Botoks ve dolgunun kullanım alanları
· Mimik
çizgileri yüzün daha çok üst yarısında oluştuğundan botoksun en çok
uygulandığı yerler, kaş arası ve alındır. Ancak yüzde, bunlar
dışında da uygulama alanları vardır.
· Dolgu
uygulamalarından en çok faydalanılan bölgeler ise dudaklar, elmacık
kemiklerinin üzeri, orta yüz bölgesi, göz altı oluğu, yanak-dudak
kenarı arasındaki çizgiler, yanaklar, kaşlar ve çenedir .
Neden dolgu tercih
ediliyor?
Yıllar içinde yaşlanan yüz hem hacim kaybetmekte hem de
yerçekiminin etkisiyle bazı yapılar yer değiştirmektedir. Bunun
sonucunda da yüzde bazı oluklar, çukurlar ve derin çizgiler oluşur.
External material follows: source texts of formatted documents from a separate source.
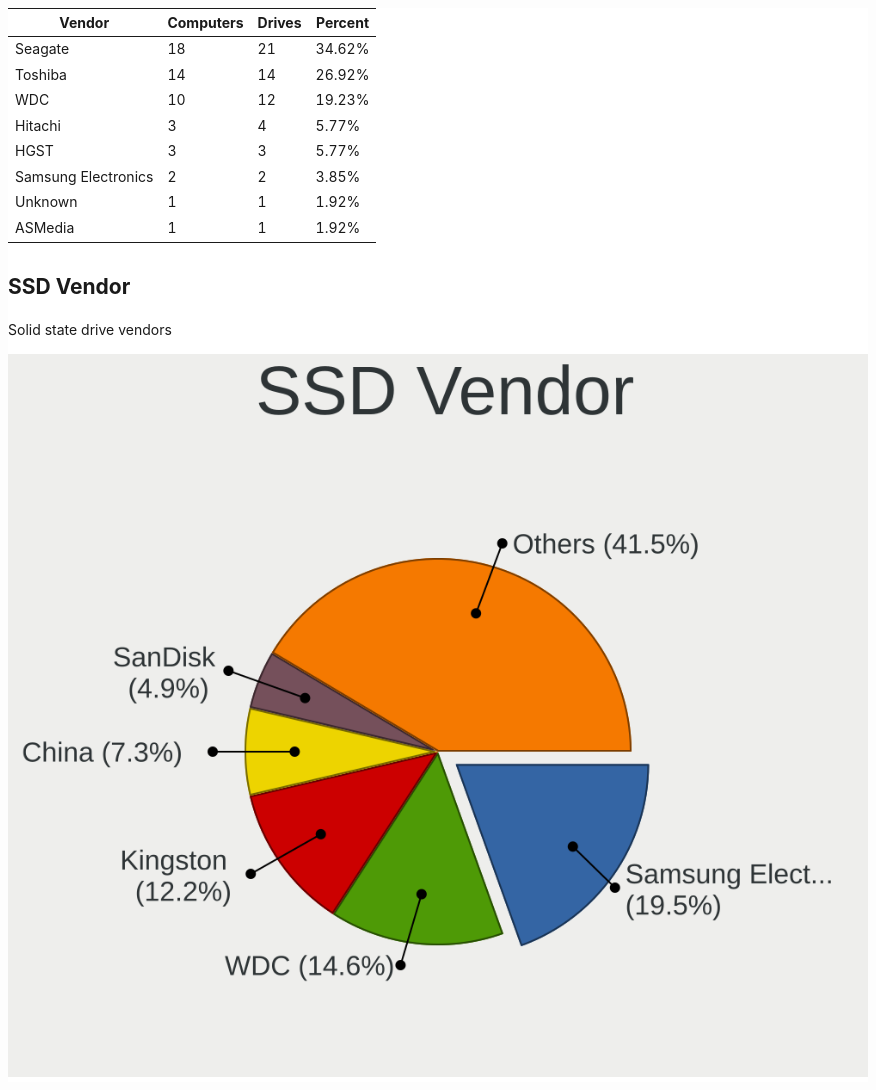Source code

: 
| Vendor              | Computers | Drives | Percent |
|---------------------|-----------|--------|---------|
| Seagate             | 18        | 21     | 34.62%  |
| Toshiba             | 14        | 14     | 26.92%  |
| WDC                 | 10        | 12     | 19.23%  |
| Hitachi             | 3         | 4      | 5.77%   |
| HGST                | 3         | 3      | 5.77%   |
| Samsung Electronics | 2         | 2      | 3.85%   |
| Unknown             | 1         | 1      | 1.92%   |
| ASMedia             | 1         | 1      | 1.92%   |

SSD Vendor
----------

Solid state drive vendors

![SSD Vendor](./images/pie_chart/drive_ssd_vendor.svg)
Bu çizgiler ince mimik çizgilerinden farklıdır. Yüz dolguları,
sadece bu çizgileri doldurmak amacıyla değil ayrıca yüzün kaybolan
hacmini yerine koyar, dokuları kaldırma (lifting) etkisiyle aşağıya
doğru yer değiştirmiş yapıları tekrar eski yerlerine alır ve
hyaluronik asitin cildi canlandırma etkisiyle deri kalitesini ve
parlaklığını artırır.
Kaliteli dolgunun farkı
Piyasada çok sayıda hyaluronik asit dolgusunun bulunduğuna işaret eden Doç. Dr. Serhan Tuncer, her üretici firmanın bu ürünü farklı teknolojiler kullanarak ürettiğini söyledi. Kaliteli bir dolgunun yüz gençleştirme etkilerini sağlarken uygulandığı dokuda yumuşak ve doğal bir his vermesi ve dokunulduğunda ele gelmemesi gerektiğinin altını çizen Doç. Dr. Serhan Tuncer, “Bunları sağlayan üst düzey teknolojiyle üretilmiş, çok kaliteli dolgu maddeleri bulunmaktadır. Bir hekim tarafından uygulanması gereken bu dolgular hakkında uygulama öncesinde mutlaka doktorunuzdan detaylı bilgi isteyin” dedi.